BEGIN RECORD SET

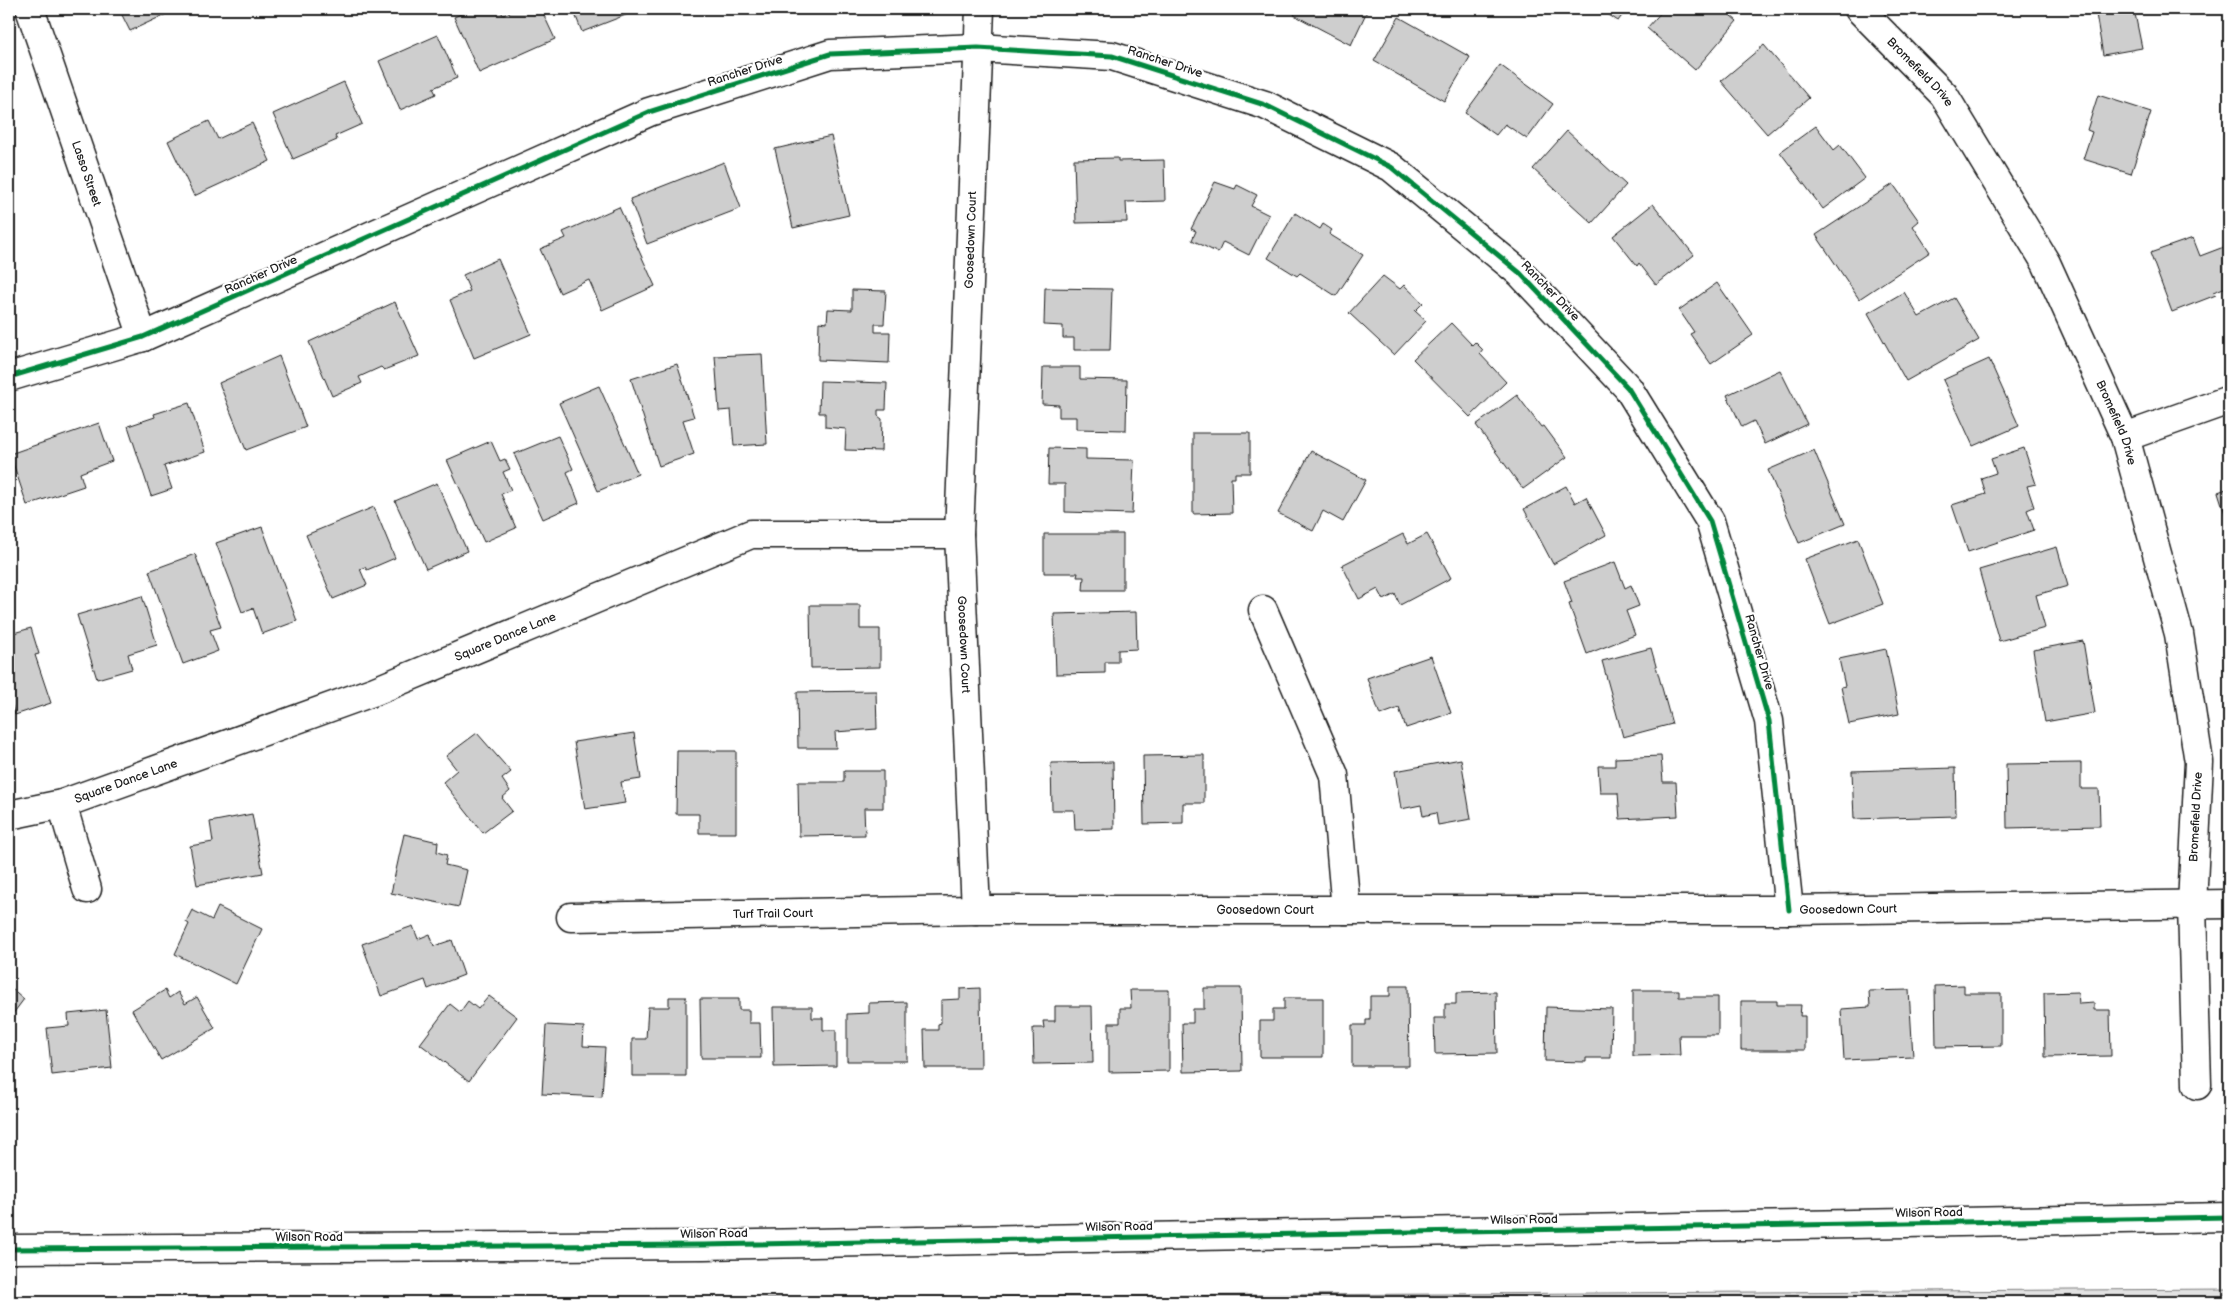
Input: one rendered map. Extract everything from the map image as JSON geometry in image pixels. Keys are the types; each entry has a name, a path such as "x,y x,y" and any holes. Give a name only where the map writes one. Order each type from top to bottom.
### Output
{"street":[{"name":"Lasso Street","path":"30,9 143,337"},
{"name":"Goosedown Court","path":"980,9 959,534 976,910 1789,910 2229,904"},
{"name":"Bromefield Drive","path":"1859,9 1944,95 2046,263 2125,437 2179,634 2199,762 2192,905 2197,1086"},
{"name":"Rancher Drive","path":"9,377 143,337 650,112 830,54 978,48 1112,56 1265,105 1391,167 1520,273 1628,388 1710,521 1769,721 1789,910"},
{"path":"2125,437 2229,400"},
{"name":"Square Dance Lane","path":"9,815 62,804 375,691 751,534 959,534"},
{"path":"1263,610 1334,775 1346,910"},
{"name":"Square Dance Lane","path":"62,804 86,889"},
{"name":"Turf Trail Court","path":"571,917 976,910"},
{"name":"Wilson Road","path":"9,1249 704,1245 2229,1217"}],"shaded area":[{"path":"2229,1289 2229,1302 183,1302"}],"building":[{"path":"119,9 174,9 175,10 130,31"},
{"path":"473,9 500,9 503,15 518,9 541,9 555,39 479,73 454,17"},
{"path":"573,9 641,9 582,32"},
{"path":"1251,9 1269,9 1267,15"},
{"path":"1297,9 1368,9 1351,45 1294,15"},
{"path":"1600,9 1627,9 1618,21"},
{"path":"1664,9 1723,9 1737,21 1695,70 1647,28"},
{"path":"2091,9 2134,9 2142,48 2103,55 2096,14 2092,15"},
{"path":"1399,17 1470,57 1444,101 1374,61"},
{"path":"438,35 457,78 433,88 436,94 400,110 379,61"},
{"path":"1764,45 1809,98 1767,134 1721,81"},
{"path":"1500,65 1553,104 1527,139 1505,124 1496,135 1465,113"},
{"path":"344,82 362,124 335,136 337,140 293,159 273,114"},
{"path":"2098,95 2151,112 2131,174 2083,159 2092,132 2087,130"},
{"path":"209,121 218,139 252,123 270,161 194,196 168,141"},
{"path":"1816,126 1834,150 1840,145 1865,178 1823,209 1780,152"},
{"path":"1567,131 1626,185 1592,223 1533,169"},
{"path":"831,136 849,215 793,228 775,149"},
{"path":"1118,158 1118,161 1164,160 1165,201 1126,202 1127,222 1076,223 1074,159"},
{"path":"724,162 741,208 647,244 630,199"},
{"path":"1215,182 1235,189 1237,185 1257,195 1251,206 1269,215 1249,255 1223,242 1218,253 1192,240 1196,231 1191,229"},
{"path":"1893,184 1919,221 1913,226 1930,252 1859,299 1816,235"},
{"path":"1653,204 1694,255 1656,285 1639,263 1637,266 1613,236"},
{"path":"619,207 655,286 602,310 589,280 560,293 540,249 566,238 563,232"},
{"path":"1295,213 1320,229 1323,224 1332,230 1329,234 1363,255 1336,296 1300,273 1297,276 1268,258"},
{"path":"2193,238 2200,256 2229,245 2229,286 2213,292 2216,295 2172,312 2150,253"},
{"path":"498,259 531,334 474,358 450,300 470,291 463,275"},
{"path":"1383,276 1400,289 1404,285 1423,303 1415,311 1426,321 1394,355 1349,313"},
{"path":"1717,283 1753,335 1711,364 1690,334 1694,332 1679,310"},
{"path":"1045,288 1112,289 1110,350 1074,350 1074,338 1063,338 1063,326 1044,325"},
{"path":"852,290 886,291 884,324 875,324 875,332 890,332 889,363 818,360 819,322 827,323 828,309 852,310"},
{"path":"1904,292 1919,317 1954,298 1979,340 1906,381 1868,313"},
{"path":"395,302 419,356 384,370 381,367 359,377 362,383 332,396 309,342"},
{"path":"1451,323 1472,345 1475,342 1483,350 1480,354 1506,382 1470,417 1413,359"},
{"path":"762,354 767,444 734,446 731,410 719,411 715,356"},
{"path":"279,356 306,427 246,450 219,383"},
{"path":"1989,359 2019,426 1973,446 1943,380"},
{"path":"677,364 694,417 683,420 694,454 659,466 631,379"},
{"path":"1043,367 1080,367 1080,379 1127,380 1126,430 1076,429 1076,417 1059,417 1059,405 1042,404"},
{"path":"1780,370 1807,424 1765,444 1754,421 1742,427 1727,395"},
{"path":"820,381 887,383 886,410 878,410 878,416 882,419 881,451 845,450 846,429 825,427 825,413 819,413"},
{"path":"599,386 638,474 598,491 559,403"},
{"path":"1517,395 1541,427 1544,426 1567,457 1523,489 1476,425"},
{"path":"189,403 205,452 164,466 172,489 151,496 128,426 155,417 154,414"},
{"path":"99,423 112,461 80,473 84,486 27,505 10,454"},
{"path":"1193,433 1250,433 1250,473 1235,473 1235,478 1231,478 1232,513 1193,514"},
{"path":"558,436 573,469 567,472 579,503 543,519 514,454"},
{"path":"491,441 500,461 505,459 510,469 503,472 511,490 501,494 516,528 484,542 447,460"},
{"path":"1049,448 1086,449 1086,459 1134,460 1132,514 1065,512 1065,484 1048,484"},
{"path":"2024,448 2036,484 2027,486 2034,507 2027,510 2034,530 1968,552 1952,505 1986,494 1981,478 1996,473 1991,459"},
{"path":"1814,450 1845,524 1799,543 1768,470"},
{"path":"1311,451 1366,480 1343,522 1323,511 1313,531 1278,513"},
{"path":"437,483 467,551 426,569 395,501"},
{"path":"1566,486 1575,503 1586,497 1606,535 1553,564 1524,509"},
{"path":"2229,488 2229,526 2218,492"},
{"path":"374,507 395,558 367,570 365,567 360,569 367,585 333,599 306,535"},
{"path":"262,527 297,621 262,634 253,608 242,612 216,543"},
{"path":"1044,534 1123,534 1123,590 1083,590 1084,577 1077,577 1078,573 1044,573"},
{"path":"1403,534 1408,544 1427,534 1451,578 1400,605 1395,594 1384,600 1378,589 1359,599 1342,565"},
{"path":"1858,539 1883,604 1830,624 1805,559"},
{"path":"2057,547 2068,586 2036,595 2045,628 1999,641 1979,570"},
{"path":"195,554 221,627 210,630 218,651 183,664 149,571"},
{"path":"1615,562 1625,588 1631,585 1639,606 1626,611 1635,635 1587,654 1569,604 1572,603 1564,581"},
{"path":"142,596 157,645 128,654 132,669 97,679 77,615"},
{"path":"810,605 860,605 860,629 880,629 880,667 811,668"},
{"path":"1136,612 1137,649 1118,650 1118,662 1105,662 1105,673 1056,674 1054,614"},
{"path":"31,628 39,654 35,655 51,703 15,715 9,697 9,636 10,634"},
{"path":"2083,641 2095,713 2045,722 2033,650"},
{"path":"1651,648 1672,724 1623,737 1602,661"},
{"path":"1886,649 1899,714 1849,724 1841,687 1845,686 1839,659"},
{"path":"1431,656 1451,713 1406,728 1399,708 1380,715 1367,678"},
{"path":"876,691 877,729 835,732 836,748 798,748 797,692"},
{"path":"477,733 511,772 502,779 510,791 502,798 512,811 483,833 443,782 457,770 446,756"},
{"path":"634,733 641,779 621,782 625,803 585,809 574,742"},
{"path":"677,751 736,751 736,833 699,833 699,814 676,814"},
{"path":"1204,755 1204,803 1183,803 1183,823 1144,824 1143,756"},
{"path":"1661,756 1663,782 1676,782 1678,816 1620,819 1618,793 1600,793 1598,766 1615,766 1615,758"},
{"path":"1461,759 1471,819 1438,825 1436,813 1423,816 1421,805 1401,809 1395,771"},
{"path":"1113,762 1114,829 1075,830 1074,810 1052,810 1051,763"},
{"path":"2081,763 2081,789 2099,789 2100,826 2007,828 2006,764"},
{"path":"1955,768 1956,816 1854,819 1852,771"},
{"path":"844,771 883,771 883,808 864,808 865,835 799,836 798,782 844,782"},
{"path":"252,814 263,873 197,885 190,846 213,842 210,822"},
{"path":"404,834 438,842 437,852 447,855 445,865 467,870 459,907 391,893"},
{"path":"218,907 262,929 236,984 175,954 189,924 186,922 192,910 212,920"},
{"path":"413,926 418,939 430,934 434,946 452,940 464,975 428,989 425,980 381,996 362,944"},
{"path":"1964,985 1964,993 2001,993 2001,1046 1936,1047 1935,986"},
{"path":"9,986 24,999 9,1019"},
{"path":"1390,986 1408,986 1409,1066 1352,1066 1352,1025 1366,1025 1366,1020 1370,1020 1370,996 1390,996"},
{"path":"980,988 981,1068 925,1068 924,1030 938,1030 938,1024 941,1023 941,1000 960,999 960,989"},
{"path":"1204,988 1241,988 1242,1071 1183,1072 1182,1023 1193,1023 1193,1009 1204,1009"},
{"path":"165,990 169,998 178,992 185,1004 197,997 215,1028 161,1060 132,1010"},
{"path":"1130,990 1169,990 1169,1071 1109,1072 1109,1023 1120,1023 1120,1008 1131,1008"},
{"path":"1633,990 1679,990 1679,997 1718,997 1718,1035 1679,1035 1680,1055 1633,1056"},
{"path":"1909,990 1913,1057 1844,1060 1841,1009 1870,1007 1869,991"},
{"path":"1496,992 1497,1053 1435,1054 1434,1018 1445,1018 1445,1004 1456,1004 1456,993"},
{"path":"2078,992 2079,1004 2094,1003 2094,1010 2110,1010 2111,1056 2045,1057 2044,993"},
{"path":"489,996 517,1017 469,1081 420,1044 450,1004 460,1012 468,1001 478,1009"},
{"path":"669,997 686,997 686,1076 632,1076 632,1039 646,1039 648,1007 669,1007"},
{"path":"1284,998 1323,998 1323,1057 1260,1057 1260,1021 1273,1021 1273,1009 1284,1009"},
{"path":"700,999 739,999 739,1010 749,1010 749,1023 760,1023 761,1058 701,1058"},
{"path":"1741,1001 1777,1001 1777,1005 1801,1005 1800,1016 1805,1016 1805,1050 1741,1050"},
{"path":"907,1002 907,1061 847,1061 847,1014 869,1013 869,1003"},
{"path":"1055,1006 1092,1006 1093,1063 1034,1064 1033,1028 1044,1028 1043,1021 1055,1021"},
{"path":"773,1007 812,1007 812,1018 823,1018 823,1030 836,1030 836,1066 774,1067"},
{"path":"1546,1007 1612,1009 1611,1058 1586,1058 1586,1062 1545,1061"},
{"path":"106,1010 112,1068 52,1075 47,1028 69,1026 68,1014"},
{"path":"546,1025 584,1027 583,1046 605,1047 602,1097 542,1094"}],"cycle path":[{"path":"9,377 143,337 649,112 830,54 978,48 1112,56 1265,105 1391,167 1520,273 1628,388 1710,521 1769,721 1789,910"},
{"path":"9,1249 704,1245 2229,1217"}]}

END RECORD SET

### ASSIGNMENT
Each line in the listing where the word "Square" is found is to be copied.

### TASK OUTPUT
{"name":"Square Dance Lane","path":"9,815 62,804 375,691 751,534 959,534"},
{"name":"Square Dance Lane","path":"62,804 86,889"},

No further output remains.